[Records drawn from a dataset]

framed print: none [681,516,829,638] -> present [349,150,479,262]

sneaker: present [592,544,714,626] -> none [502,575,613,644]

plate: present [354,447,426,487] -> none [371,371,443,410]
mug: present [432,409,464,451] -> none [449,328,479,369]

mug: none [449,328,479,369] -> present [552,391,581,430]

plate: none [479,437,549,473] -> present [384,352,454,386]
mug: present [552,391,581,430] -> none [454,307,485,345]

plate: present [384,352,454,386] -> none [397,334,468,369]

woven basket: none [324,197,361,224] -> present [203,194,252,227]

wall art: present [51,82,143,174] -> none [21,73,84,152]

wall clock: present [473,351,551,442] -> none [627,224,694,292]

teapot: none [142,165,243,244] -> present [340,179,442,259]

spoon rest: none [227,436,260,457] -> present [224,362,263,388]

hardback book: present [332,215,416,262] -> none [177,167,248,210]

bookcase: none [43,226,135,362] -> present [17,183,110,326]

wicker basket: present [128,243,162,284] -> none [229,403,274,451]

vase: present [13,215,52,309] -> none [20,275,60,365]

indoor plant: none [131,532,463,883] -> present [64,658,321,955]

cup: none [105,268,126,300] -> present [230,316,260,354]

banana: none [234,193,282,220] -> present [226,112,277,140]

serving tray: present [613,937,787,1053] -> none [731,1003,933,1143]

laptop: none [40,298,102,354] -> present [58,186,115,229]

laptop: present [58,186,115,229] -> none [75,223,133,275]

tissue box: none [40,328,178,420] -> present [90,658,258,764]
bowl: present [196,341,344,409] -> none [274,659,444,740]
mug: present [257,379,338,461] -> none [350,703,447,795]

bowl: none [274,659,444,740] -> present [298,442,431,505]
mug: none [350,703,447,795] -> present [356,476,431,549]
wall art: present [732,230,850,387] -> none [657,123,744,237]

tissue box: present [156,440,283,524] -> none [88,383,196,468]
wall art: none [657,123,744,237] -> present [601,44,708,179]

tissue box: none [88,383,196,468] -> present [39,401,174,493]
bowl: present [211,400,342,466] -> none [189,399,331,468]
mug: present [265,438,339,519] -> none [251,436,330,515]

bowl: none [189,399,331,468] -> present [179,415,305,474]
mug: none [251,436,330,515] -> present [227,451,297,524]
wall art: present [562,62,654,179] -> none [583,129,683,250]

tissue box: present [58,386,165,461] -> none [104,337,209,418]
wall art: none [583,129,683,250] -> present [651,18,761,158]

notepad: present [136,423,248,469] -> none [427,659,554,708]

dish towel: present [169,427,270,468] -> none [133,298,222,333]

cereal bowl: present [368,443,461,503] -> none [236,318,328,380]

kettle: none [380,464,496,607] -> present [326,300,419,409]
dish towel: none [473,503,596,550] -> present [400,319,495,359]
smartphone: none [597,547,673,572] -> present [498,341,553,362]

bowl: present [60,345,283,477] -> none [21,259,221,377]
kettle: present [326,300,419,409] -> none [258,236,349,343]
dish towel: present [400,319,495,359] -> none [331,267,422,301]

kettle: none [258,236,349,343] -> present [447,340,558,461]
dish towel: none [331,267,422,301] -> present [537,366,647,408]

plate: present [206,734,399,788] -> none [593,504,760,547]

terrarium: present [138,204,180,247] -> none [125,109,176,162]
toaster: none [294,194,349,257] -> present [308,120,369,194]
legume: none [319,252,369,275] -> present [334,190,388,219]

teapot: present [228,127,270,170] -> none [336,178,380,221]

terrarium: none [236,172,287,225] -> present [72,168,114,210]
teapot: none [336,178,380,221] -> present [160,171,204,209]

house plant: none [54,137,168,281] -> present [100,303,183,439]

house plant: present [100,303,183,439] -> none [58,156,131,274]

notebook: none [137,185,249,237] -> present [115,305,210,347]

Task to complete |
The result consists of the line with "terrarium: none [236,172,287,225]" through the last line of the entries above, repeated exactly and with nothing else.

Answer |
terrarium: none [236,172,287,225] -> present [72,168,114,210]
teapot: none [336,178,380,221] -> present [160,171,204,209]

house plant: none [54,137,168,281] -> present [100,303,183,439]

house plant: present [100,303,183,439] -> none [58,156,131,274]

notebook: none [137,185,249,237] -> present [115,305,210,347]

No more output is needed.